In a completely free market, buyers have the right to decide whether to buy goods and services based on financial considerations. Unconditionally applying this free market principle to health care would yield very undesirable outcomes. For example, if young adults who have statically high chances of remaining healthy were allowed to put off the purchase of insurance until later years, the insurance pool would consist of older and sicker people. As insurance premiums would consequently escalate, fewer people would be able to afford insurance, and even more people would delay buying insurance. The only way to break this vicious circle is to make buying insurance mandatory for all so that everyone benefits from lowered premium costs—the exact goal of the ACA. As the U.S. government strips providers of the right to sell essential health care based on financial calculations, it’s only fair that buyers must also surrender their right to choose whether to buy essential health insurance. These seller-buyer situations are merely two sides of the same token. Refusing to buy essential health insurance while still demanding unconditional access to essential health care is not only morally wrong but also economically unsustainable.

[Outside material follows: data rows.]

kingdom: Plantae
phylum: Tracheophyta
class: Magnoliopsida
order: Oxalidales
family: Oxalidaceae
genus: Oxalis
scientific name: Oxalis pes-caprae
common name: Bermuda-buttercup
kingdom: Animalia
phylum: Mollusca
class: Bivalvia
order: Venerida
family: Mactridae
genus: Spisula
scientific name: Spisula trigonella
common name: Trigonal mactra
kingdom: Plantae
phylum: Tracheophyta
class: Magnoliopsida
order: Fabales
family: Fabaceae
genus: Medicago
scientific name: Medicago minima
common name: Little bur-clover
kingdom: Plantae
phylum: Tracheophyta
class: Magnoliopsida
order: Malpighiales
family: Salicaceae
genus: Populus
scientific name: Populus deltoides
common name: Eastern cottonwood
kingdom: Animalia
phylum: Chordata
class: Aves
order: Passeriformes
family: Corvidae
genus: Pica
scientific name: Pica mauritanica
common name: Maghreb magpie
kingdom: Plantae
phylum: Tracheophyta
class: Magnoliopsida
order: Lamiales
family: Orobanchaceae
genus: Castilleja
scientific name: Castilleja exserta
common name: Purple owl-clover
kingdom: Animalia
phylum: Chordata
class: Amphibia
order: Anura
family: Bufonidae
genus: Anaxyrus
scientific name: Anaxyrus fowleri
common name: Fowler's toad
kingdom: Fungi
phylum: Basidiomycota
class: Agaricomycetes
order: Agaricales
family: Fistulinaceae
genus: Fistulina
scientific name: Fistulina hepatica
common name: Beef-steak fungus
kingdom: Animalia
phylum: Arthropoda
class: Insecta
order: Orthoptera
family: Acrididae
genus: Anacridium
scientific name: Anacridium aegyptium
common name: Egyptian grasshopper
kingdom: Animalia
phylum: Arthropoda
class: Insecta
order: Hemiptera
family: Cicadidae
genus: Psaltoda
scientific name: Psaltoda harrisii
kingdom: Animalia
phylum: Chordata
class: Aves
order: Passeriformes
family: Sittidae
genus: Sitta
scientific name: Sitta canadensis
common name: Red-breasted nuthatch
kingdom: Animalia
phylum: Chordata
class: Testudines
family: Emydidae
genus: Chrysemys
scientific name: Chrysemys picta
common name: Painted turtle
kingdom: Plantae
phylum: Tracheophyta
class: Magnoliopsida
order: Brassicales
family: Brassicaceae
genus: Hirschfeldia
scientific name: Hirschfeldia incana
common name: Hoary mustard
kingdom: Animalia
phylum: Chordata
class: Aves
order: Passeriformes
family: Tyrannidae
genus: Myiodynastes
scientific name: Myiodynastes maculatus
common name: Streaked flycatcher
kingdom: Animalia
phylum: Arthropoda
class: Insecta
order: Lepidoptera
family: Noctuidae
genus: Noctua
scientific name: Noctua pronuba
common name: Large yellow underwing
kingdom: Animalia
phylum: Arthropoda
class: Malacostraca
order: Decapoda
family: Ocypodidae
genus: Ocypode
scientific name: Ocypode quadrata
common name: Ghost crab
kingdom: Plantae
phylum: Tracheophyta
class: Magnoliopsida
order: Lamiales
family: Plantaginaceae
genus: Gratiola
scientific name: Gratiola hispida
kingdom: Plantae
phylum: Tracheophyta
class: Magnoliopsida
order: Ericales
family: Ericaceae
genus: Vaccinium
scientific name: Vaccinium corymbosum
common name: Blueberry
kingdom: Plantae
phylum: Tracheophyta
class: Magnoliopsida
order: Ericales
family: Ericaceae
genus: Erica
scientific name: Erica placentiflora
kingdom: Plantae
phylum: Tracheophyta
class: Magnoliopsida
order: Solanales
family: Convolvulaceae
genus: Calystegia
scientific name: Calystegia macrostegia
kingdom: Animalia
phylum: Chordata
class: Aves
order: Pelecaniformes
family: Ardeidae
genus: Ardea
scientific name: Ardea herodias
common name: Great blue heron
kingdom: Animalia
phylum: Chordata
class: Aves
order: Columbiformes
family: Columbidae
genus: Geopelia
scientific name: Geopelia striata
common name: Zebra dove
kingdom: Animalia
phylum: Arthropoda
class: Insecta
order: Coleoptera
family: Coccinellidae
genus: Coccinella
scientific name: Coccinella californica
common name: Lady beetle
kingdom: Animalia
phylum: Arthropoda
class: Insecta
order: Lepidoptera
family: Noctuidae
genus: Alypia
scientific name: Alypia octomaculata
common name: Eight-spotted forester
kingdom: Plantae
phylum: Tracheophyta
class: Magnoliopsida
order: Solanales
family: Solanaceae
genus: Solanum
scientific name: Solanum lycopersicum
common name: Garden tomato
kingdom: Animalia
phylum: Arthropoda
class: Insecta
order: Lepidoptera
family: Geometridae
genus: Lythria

If we were to allow patients to decide freely whether to buy health insurance for themselves, the insurance pools would inevitably get older and sicker, which would act as a disincentive for insurance companies to remain in the health care market. As insurers and then hospitals finally pull out, demand would surpass supply to an unsustainable extent, resulting in the total collapse of the entire health care system. Essentially, the U.S. can only maintain its insurance-funded system of health care so long as the government imposes regulations that require every citizen to purchase basic health care insurance.
In summary, a fully unregulated free market for health care is fundamentally incompatible with the conflicting motives of the industry’s buyers and sellers and the U.S. notion of health care as a basic human right. Americans need more, not less, government involvement in both passing new legislation and establishing national essential health care funds to ensure full access to all. With the government playing its proper role, the resulting well-regulated free market forces have a greater potential to benefit society at large by promoting both price transparency and healthy competition among health care providers.